**Excerpt provided:**
════════
The tubular design provided a game-changing framework for both the blade and the boot, but not everyone was on board immediately. Johnson’s new racing skates were so fast that they were actually briefly banned on Lincoln Park’s pond out of fear that reckless flying youths would become “a menace to the other people on the ice.” Nestor, recognizing that his budding business would fare much better free of such restrictions, pleaded his case, claiming his razor-sharp racers were “no more dangerous than an ordinary club skate.” Backed by a growing number of converts, he eventually got his way.
By 1903, Nestor Johnson was still a key mechanic and salesman for the Armstrong Brothers Tool Company, even representing the firm and its new line of “tool holders” on business trips to his native Scandinavia. Year by year, though, his “side hustle” as a skate-maker and race organizer was becoming more lucrative than his regular work. A lot of it was a matter of good timing.
It’s hard to overstate just how popular ice skating had become in Chicago at the dawn of the new century. There were as many as 600 rinks in regular operation across the city, according to the Encyclopedia of Chicago, and when the State Championships of speed skating came to Humboldt Park on New Year’s Day of 1903, an incredible 50,000 people came to watch it.
Nestor Johnson was there himself, of course, but serving as a judge and timekeeper only. His younger brother Alfred—newly arrived from Norway—did compete in the races, but to little fanfare or success.
At 36, Nestor was getting a tad long in the tooth for racing, and he wasn’t entering as many events from 1900 onward. This makes it a bit amusing that, upon his death many years later, several papers published an obituary citing Nestor as “the Illinois ice skating champion from 1901 to 1908.” As best we can tell, this was total nonsense, and yet, it’s a stat that’s been referenced in subsequent skating histories for decades since.
II. California (Avenue) Bound
While Nestor Johnson’s fame as a speed skating champion may have been overblown, “Johnson’s Racing Skates” were most assuredly known to just about any serious skater and ice hockey player in America, with newspapers as far away as Montana promoting them regularly by 1906. Compared with old-fashioned clamp-on skates, the modern Johnson skates—with their fancy corrugated tubing, precision steel blade, one-piece plates and braces, and aluminum bronze finish—could cost you a heck of a lot more dough: maybe $10 to $15 instead of $1 or $2. But much like what happened with the basketball shoe market later in the 20th century, the cultural phenomenon (and peer pressure) around skate sports made the investment seem suited to the passion.
Johnson soon left Armstrong Brothers behind, and by 1908, he’d acquired a new, dedicated manufacturing space for himself at 638 N. California Avenue . . . soon to become 1237 N. California Avenue after the Chicago street name changes of 1909.
════════
**Work instruction 1:**
Set down the passage about Nestor Johnson's skates between "At 36, Nestor" and "for decades since.", inclusive, with no changes.
The passage about Nestor Johnson's skates and the records have unrelated origins.

**The input:**
════════
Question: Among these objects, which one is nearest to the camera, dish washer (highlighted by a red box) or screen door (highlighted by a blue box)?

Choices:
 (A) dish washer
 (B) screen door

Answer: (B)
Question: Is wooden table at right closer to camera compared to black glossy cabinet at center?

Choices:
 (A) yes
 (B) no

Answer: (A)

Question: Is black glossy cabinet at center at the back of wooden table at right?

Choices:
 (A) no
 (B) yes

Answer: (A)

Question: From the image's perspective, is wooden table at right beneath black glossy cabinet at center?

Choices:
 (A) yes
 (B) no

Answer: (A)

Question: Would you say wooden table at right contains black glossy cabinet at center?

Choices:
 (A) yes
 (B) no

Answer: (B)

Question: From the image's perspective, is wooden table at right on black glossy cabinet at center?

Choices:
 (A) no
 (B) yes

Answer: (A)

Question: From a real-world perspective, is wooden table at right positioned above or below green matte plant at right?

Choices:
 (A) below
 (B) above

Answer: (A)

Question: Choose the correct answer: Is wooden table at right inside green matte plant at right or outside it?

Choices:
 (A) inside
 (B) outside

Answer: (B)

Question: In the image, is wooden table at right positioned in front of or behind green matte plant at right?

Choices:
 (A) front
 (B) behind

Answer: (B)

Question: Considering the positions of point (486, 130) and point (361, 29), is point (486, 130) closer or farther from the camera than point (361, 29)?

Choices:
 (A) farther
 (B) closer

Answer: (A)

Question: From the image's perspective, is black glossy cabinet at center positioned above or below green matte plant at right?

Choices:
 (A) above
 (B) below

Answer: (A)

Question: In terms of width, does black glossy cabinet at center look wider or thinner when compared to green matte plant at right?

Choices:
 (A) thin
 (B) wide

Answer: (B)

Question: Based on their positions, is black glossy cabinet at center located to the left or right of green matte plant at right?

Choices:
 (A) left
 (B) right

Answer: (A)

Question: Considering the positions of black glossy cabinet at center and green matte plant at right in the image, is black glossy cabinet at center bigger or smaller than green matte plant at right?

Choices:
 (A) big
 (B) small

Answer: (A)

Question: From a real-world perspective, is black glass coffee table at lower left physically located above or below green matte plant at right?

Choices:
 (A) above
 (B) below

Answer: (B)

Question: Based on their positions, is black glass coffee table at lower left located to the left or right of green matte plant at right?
════════
**Work instruction 2:**
Please output the records from their first line through the line holding "Question: In terms", inclusive, as a numbered list without blank lines.

**Expected output 1:**
At 36, Nestor was getting a tad long in the tooth for racing, and he wasn’t entering as many events from 1900 onward. This makes it a bit amusing that, upon his death many years later, several papers published an obituary citing Nestor as “the Illinois ice skating champion from 1901 to 1908.” As best we can tell, this was total nonsense, and yet, it’s a stat that’s been referenced in subsequent skating histories for decades since.

**Expected output 2:**
1. Question: Among these objects, which one is nearest to the camera, dish washer (highlighted by a red box) or screen door (highlighted by a blue box)?
2. Choices:
3.  (A) dish washer
4.  (B) screen door
5. Answer: (B)
6. Question: Is wooden table at right closer to camera compared to black glossy cabinet at center?
7. Choices:
8.  (A) yes
9.  (B) no
10. Answer: (A)
11. Question: Is black glossy cabinet at center at the back of wooden table at right?
12. Choices:
13.  (A) no
14.  (B) yes
15. Answer: (A)
16. Question: From the image's perspective, is wooden table at right beneath black glossy cabinet at center?
17. Choices:
18.  (A) yes
19.  (B) no
20. Answer: (A)
21. Question: Would you say wooden table at right contains black glossy cabinet at center?
22. Choices:
23.  (A) yes
24.  (B) no
25. Answer: (B)
26. Question: From the image's perspective, is wooden table at right on black glossy cabinet at center?
27. Choices:
28.  (A) no
29.  (B) yes
30. Answer: (A)
31. Question: From a real-world perspective, is wooden table at right positioned above or below green matte plant at right?
32. Choices:
33.  (A) below
34.  (B) above
35. Answer: (A)
36. Question: Choose the correct answer: Is wooden table at right inside green matte plant at right or outside it?
37. Choices:
38.  (A) inside
39.  (B) outside
40. Answer: (B)
41. Question: In the image, is wooden table at right positioned in front of or behind green matte plant at right?
42. Choices:
43.  (A) front
44.  (B) behind
45. Answer: (B)
46. Question: Considering the positions of point (486, 130) and point (361, 29), is point (486, 130) closer or farther from the camera than point (361, 29)?
47. Choices:
48.  (A) farther
49.  (B) closer
50. Answer: (A)
51. Question: From the image's perspective, is black glossy cabinet at center positioned above or below green matte plant at right?
52. Choices:
53.  (A) above
54.  (B) below
55. Answer: (A)
56. Question: In terms of width, does black glossy cabinet at center look wider or thinner when compared to green matte plant at right?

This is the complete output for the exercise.